HIV Stem Cell Breakthrough Could Have Enormous Impact

A woman from New York City has reportedly been cured of HIV. This is the first time that someone has been cured of HIV in the United States (and the 3rd time in the world). Doctors say that her case is a breakthrough and could offer new hope for other patients with the virus.

To understand the process we first need to do a quick science review.

• Immune cells or white blood cells in our blood are what fights off diseases
• All of these white blood cells are made from stem cells in your bone marrow.
• There is a genetic mutation to DNA that can make people naturally resistant to HIV. This mutation affects “CCR5”, a protein in our white blood cells.
• People with this mutation have white blood cells that attack HIV, and have a greatly reduced, if almost zero, chance of catching HIV.

Traditionally, if you get Leukemia or blood cancer, sometimes it gets so severe that they have to use radiation and chemotherapy to wipe out all the cancer cells and also all of the immune white blood cells in your body. Then the doctors do a bone marrow transplant to give you bone marrow that will create new white blood cells in your body, in order to fight off future infections.

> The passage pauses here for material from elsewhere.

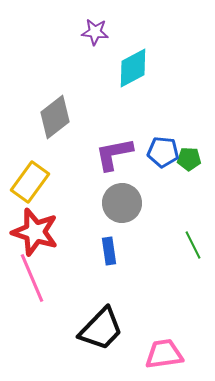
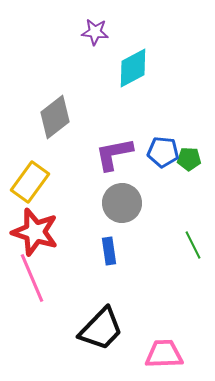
pink trapezoid: rotated 6 degrees clockwise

In this recent case in NYC (and two others now), the patient had HIV and also Leukemia, and needed the radiation/chemotherapy and then a bone marrow transplant. As part of the test, the bone marrow was specially selected to come from someone with the CCR5 genetic mutation, so the bone marrow would create white blood cells that were resistant to HIV. The bone marrow transplant was successful, and the new white blood cells appeared to attack the HIV and removed all symptoms of the HIV from the patient. [see news article here.]

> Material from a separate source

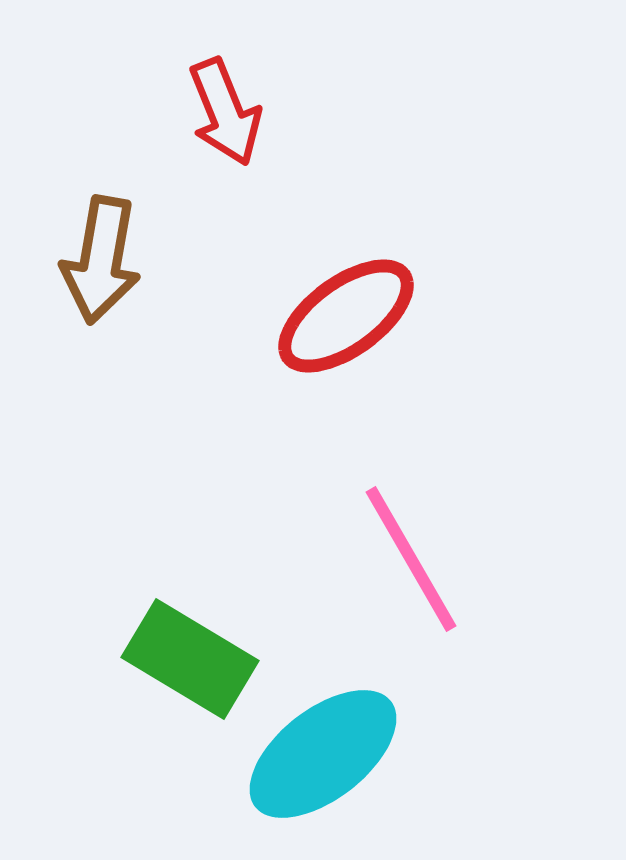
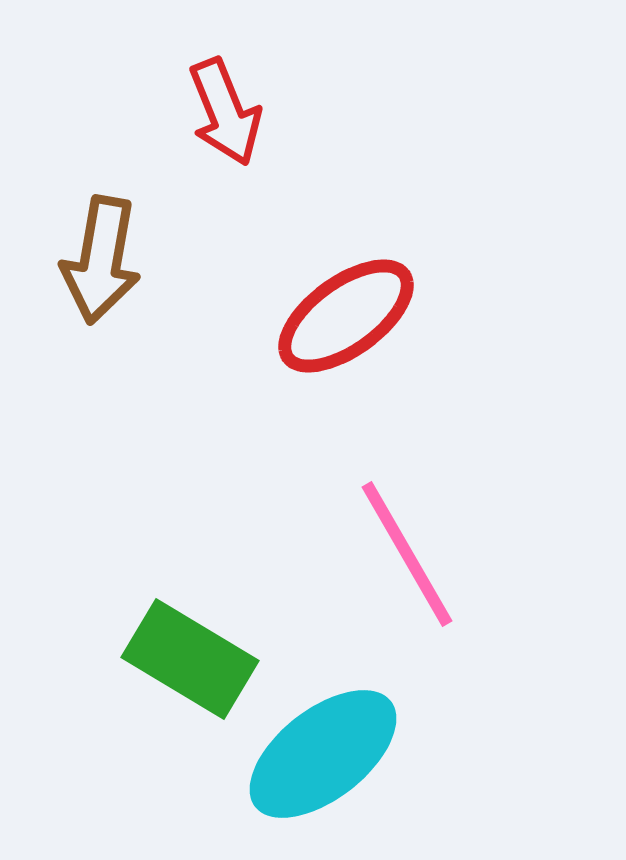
pink line: moved 4 px left, 5 px up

Research Laboratory PhotoIstock Photo

Moving forward, researchers are using gene editing to learn how to induce this CCR5 mutation.

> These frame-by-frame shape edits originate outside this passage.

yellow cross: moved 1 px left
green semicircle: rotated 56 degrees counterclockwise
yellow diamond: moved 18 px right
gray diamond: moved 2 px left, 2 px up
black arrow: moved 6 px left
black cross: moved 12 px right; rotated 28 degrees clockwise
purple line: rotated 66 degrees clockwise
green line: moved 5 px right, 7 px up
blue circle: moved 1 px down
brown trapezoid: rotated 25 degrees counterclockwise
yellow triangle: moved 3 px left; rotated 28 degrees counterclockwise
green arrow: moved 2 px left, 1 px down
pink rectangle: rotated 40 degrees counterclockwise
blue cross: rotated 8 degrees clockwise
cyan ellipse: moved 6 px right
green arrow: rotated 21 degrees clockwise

The goal is to be able to draw blood from a patient, edit the patient’s blood to induce that CCR5 mutation, and then turn that blood into stem cells using what is called “Yamanaka factor” therapy.

This would allow them to use the patient’s own blood to create mutated stem cells that are resistant to HIV, and inject them back into the patient without having to take the risks that come with a bone marrow transplant. This is called autologous stem cell therapy, using your body’s own blood to create stem cells. (see added info here.)

Researchers are hopeful that the combination of these two processes, gene editing and autologous stem cell therapy, could lead to big breakthroughs in treatments for HIV, blood cancer, and even aging.